▶ **SUPPLIED MATERIAL**
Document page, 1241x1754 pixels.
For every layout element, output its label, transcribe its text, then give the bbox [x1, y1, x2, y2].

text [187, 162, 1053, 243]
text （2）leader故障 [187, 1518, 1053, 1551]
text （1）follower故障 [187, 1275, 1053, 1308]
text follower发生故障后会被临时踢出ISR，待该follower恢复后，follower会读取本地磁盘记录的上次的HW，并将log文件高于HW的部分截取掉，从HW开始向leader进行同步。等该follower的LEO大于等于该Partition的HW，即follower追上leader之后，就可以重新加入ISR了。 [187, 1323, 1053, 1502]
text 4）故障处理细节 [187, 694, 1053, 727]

▶ **WHAT THIS TASK INVOLVES**
All that is needed is the line containing "For every layout" and each line after it to the end of the data above, set down exactly.

▶ **SOLUTION**
For every layout element, output its label, transcribe its text, then give the bbox [x1, y1, x2, y2].

text [187, 162, 1053, 243]
text （2）leader故障 [187, 1518, 1053, 1551]
text （1）follower故障 [187, 1275, 1053, 1308]
text follower发生故障后会被临时踢出ISR，待该follower恢复后，follower会读取本地磁盘记录的上次的HW，并将log文件高于HW的部分截取掉，从HW开始向leader进行同步。等该follower的LEO大于等于该Partition的HW，即follower追上leader之后，就可以重新加入ISR了。 [187, 1323, 1053, 1502]
text 4）故障处理细节 [187, 694, 1053, 727]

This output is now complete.